> Entries shown

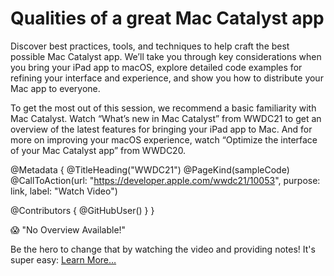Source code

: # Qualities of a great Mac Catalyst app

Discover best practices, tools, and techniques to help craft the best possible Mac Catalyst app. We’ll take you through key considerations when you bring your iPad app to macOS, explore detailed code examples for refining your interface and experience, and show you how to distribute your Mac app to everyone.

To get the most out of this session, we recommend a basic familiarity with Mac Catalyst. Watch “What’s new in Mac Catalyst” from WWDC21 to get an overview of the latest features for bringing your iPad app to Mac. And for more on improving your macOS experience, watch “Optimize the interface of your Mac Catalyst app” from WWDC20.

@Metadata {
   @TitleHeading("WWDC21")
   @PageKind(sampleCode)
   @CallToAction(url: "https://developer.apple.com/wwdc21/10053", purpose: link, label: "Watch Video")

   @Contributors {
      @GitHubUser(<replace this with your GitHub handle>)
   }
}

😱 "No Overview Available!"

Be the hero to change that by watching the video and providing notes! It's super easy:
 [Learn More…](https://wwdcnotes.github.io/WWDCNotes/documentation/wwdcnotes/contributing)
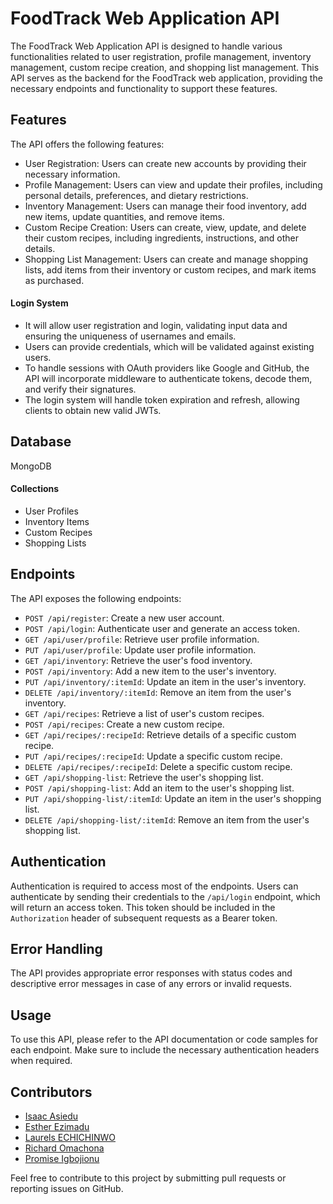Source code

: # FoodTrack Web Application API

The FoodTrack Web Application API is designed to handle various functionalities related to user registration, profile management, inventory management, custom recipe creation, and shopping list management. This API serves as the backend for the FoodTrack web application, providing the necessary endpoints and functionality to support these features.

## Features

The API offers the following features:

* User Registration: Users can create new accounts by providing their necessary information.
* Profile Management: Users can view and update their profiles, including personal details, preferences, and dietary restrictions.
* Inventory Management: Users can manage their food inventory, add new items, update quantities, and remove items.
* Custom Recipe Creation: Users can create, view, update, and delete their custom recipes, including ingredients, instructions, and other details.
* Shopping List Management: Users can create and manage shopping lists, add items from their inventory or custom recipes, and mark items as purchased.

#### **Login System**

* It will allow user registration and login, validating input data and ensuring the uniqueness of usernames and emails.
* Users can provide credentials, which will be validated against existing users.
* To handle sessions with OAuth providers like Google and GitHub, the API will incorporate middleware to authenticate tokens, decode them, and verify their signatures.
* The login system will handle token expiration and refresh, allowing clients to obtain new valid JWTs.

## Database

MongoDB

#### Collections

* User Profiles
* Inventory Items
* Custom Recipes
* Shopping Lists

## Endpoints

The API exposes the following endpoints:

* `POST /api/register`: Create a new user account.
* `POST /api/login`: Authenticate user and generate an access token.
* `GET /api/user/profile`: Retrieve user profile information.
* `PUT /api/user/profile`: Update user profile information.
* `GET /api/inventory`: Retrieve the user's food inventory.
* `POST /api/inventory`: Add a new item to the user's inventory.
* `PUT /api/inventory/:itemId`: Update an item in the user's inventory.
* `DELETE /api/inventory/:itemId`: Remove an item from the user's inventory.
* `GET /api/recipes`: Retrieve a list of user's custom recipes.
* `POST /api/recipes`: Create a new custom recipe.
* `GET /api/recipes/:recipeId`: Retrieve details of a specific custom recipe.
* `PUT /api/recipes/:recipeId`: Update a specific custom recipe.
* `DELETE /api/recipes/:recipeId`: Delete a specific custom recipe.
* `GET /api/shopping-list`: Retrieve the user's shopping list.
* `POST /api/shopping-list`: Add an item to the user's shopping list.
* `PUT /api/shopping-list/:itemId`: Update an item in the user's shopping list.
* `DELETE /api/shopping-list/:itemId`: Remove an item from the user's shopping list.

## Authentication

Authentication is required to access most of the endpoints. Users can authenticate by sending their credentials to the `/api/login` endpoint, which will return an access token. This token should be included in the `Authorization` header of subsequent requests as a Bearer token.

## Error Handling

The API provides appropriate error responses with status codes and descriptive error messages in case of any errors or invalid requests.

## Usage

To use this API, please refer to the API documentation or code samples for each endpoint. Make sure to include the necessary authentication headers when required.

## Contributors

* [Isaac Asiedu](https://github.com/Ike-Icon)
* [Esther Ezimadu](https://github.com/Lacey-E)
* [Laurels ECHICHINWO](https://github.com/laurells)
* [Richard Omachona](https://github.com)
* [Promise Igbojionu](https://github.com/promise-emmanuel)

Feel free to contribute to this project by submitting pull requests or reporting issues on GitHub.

> Required work
Counting only lines that contain the word "specific", give the number found in the data, and nothing else.

> Answer area
3